Simon Guénard, Frédérick Desroches, Simon Lachance, Martin Plante et Éric Blanchard, du groupe Raton Lover, lancent vendredi leur deuxième album, Le sens du vent.  

Raton Lover: du sérieux et du givré

Un côté plus givré, un côté plus sérieux. Avec son deuxième album, Le sens du vent, le groupe de Québec Raton Lover polarise ses énergies dans une pop-rock teintée d'influences sixties, d'élans progressifs et d'un esprit de communauté forgé tant sur les planches que sur la route.
Depuis la parution de son premier album, à l'automne 2014, Raton Lover n'a pas boudé les kilomètres à parcourir pour aller courtiser son public. Pour le groupe, qui a installé son quartier général à Charlesbourg, c'est pratiquement un engagement. «On est un band de shows, on prend la route et on va à la rencontre du monde. Et on y va coûte que coûte. Chacun des membres est vraiment impliqué dans le projet. C'est très motivant», confirme le chanteur et parolier Simon Lachance. «L'été dernier, on a passé 45 jours les cinq gars ensemble sur la route, reprend-il. Ça nous a permis de roder l'album en spectacles.»
Ledit album, Le sens du vent, dans les bacs vendredi, est donc en partie né dans une camionnette de tournée. Et c'est ce qui explique, selon son auteur, les deux visages qu'il montre, entre la légèreté de l'extrait Frencher des Françaises et le côté plus grave des titres qui se déploient en fin de parcours, davantage teintés d'épreuves, de trahisons et de coeurs brisés. 
«Les chansons écrites sur la route sont souvent plus légères ou autobiographiques, évoque Lachance. Celles écrites hors tournée et hors contexte du groupe, elles sont souvent plus deep. On sent les deux influences. Et étant donné qu'on souhaite faire un vinyle, on a placé les pièces de sorte que les chansons plus légères se retrouvent sur la première face et que la face B soit un peu plus introspective.»
Les hasards et Placard
Depuis sa formation, le hasard a souvent souri à Raton Lover. Même le clin d'oeil un brin irrévérencieux accolé à son logo (où le raton semble brandir un doigt d'honneur) serait selon Simon Lachance dû à un léger accident avec le pochoir signé MC Grou... et que le groupe a finalement souhaité conserver. 

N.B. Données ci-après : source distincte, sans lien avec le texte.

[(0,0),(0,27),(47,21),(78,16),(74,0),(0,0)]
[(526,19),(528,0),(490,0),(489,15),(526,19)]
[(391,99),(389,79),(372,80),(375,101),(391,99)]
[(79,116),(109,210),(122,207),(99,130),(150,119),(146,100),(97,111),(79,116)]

Le premier album de Raton Lover avait été réalisé par Éric Blanchard, désormais membre à part entière du groupe. La formation s'est donc tournée vers le chevronné Dany Placard pour mettre sa griffe sur ses nouvelles créations. Et là encore, le hasard a bien fait les choses pour le quintette. 

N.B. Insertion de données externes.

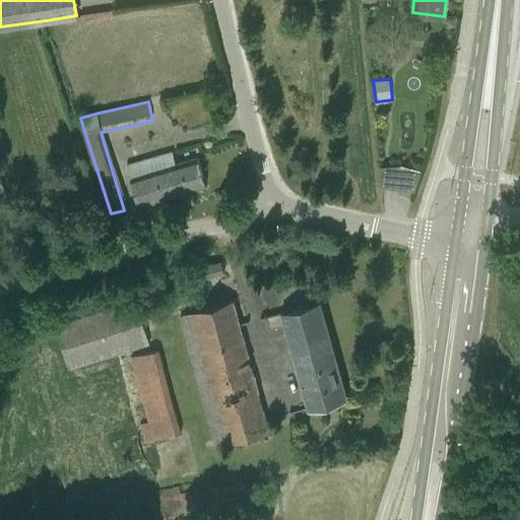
[(173,152),(127,166),(138,206),(206,186),(198,158),(176,165),(173,152)]
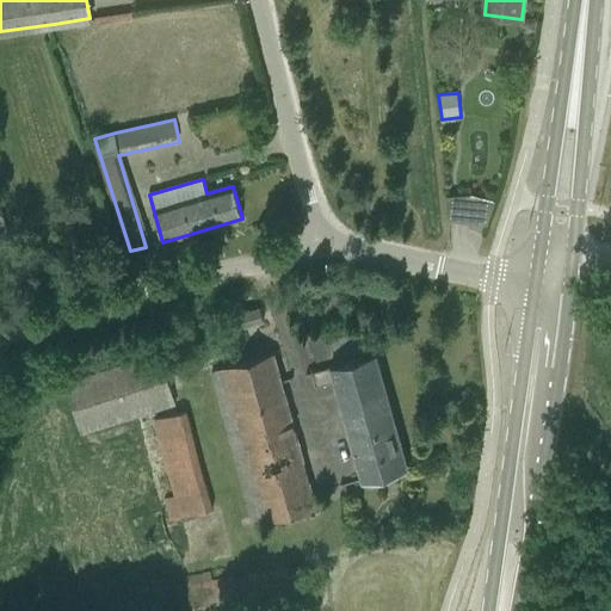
[(451,221),(494,222),(495,196),(452,195),(451,221)]
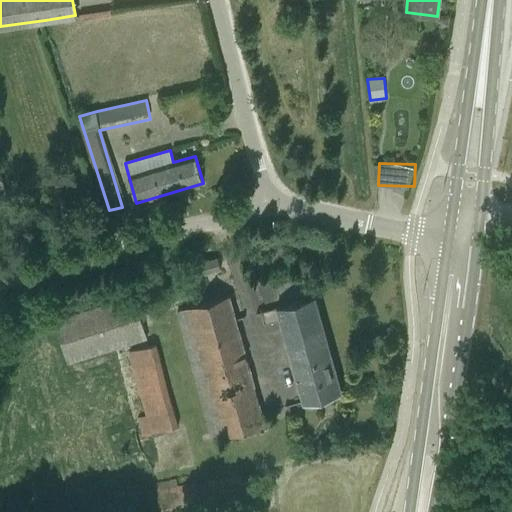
[(221,268),(218,258),(215,259),(214,256),(203,259),(204,262),(201,263),(204,273),(221,268)]
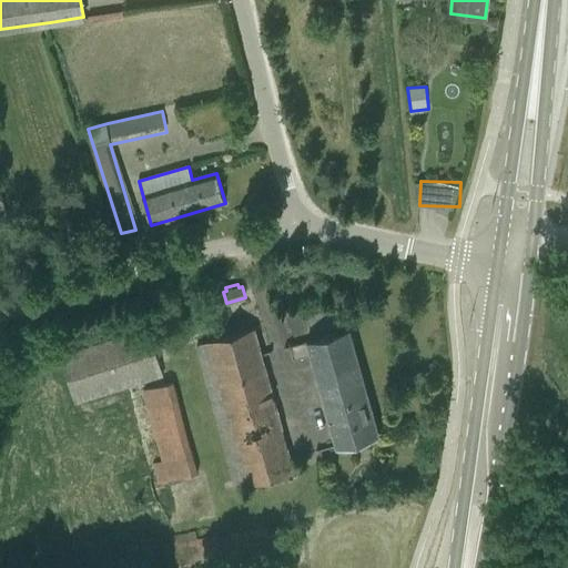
[(196,345),(240,487),(297,472),(254,327),(196,345)]
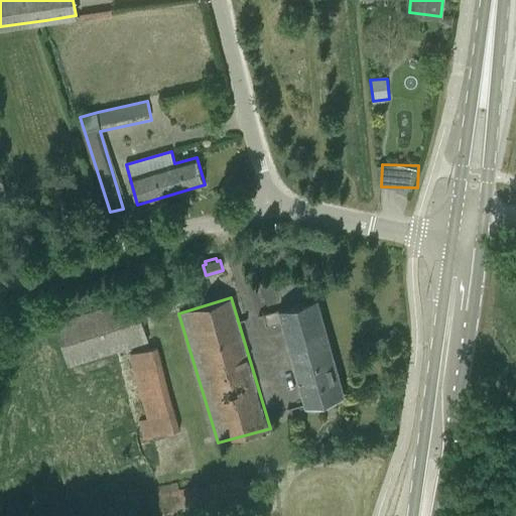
[(69,366),(148,341),(135,298),(55,324),(69,366)]
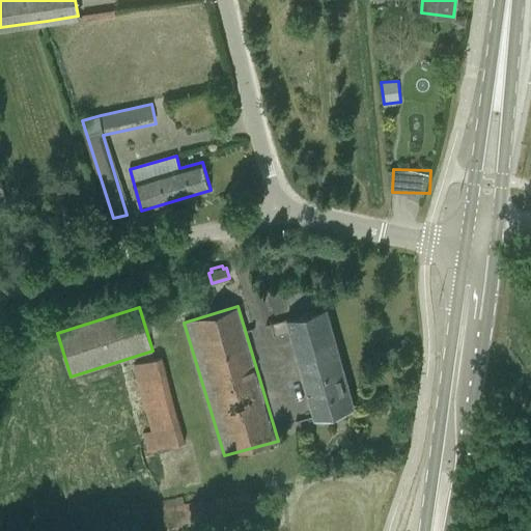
[(291,332),(297,351),(315,417),(355,407),(344,370),(327,308),(299,315),(287,318),(287,319),(271,324),(274,336),(291,332)]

La rencontre avec le musicien saguenéen, Simon Lachance en parle comme d'une «scène de film». Il y a d'abord eu cette chanson de Placard entendue dans la camionnette, alors que les Ratons se rendaient à Montréal pour assister à un concert de Wilco. Puis cette envie folle d'un café exprimée par le guitariste Éric Blanchard en arrivant à la salle de spectacles. 
«On n'a pas trouvé de café au bar, mais on a trouvé Dany Placard!» rigole Simon Lachance. Quelques semaines plus tard, une virée à la FrancoFête en Acadie a remis Dany Placard sur leur chemin. Le sort en était jeté pour cette nouvelle collaboration en studio.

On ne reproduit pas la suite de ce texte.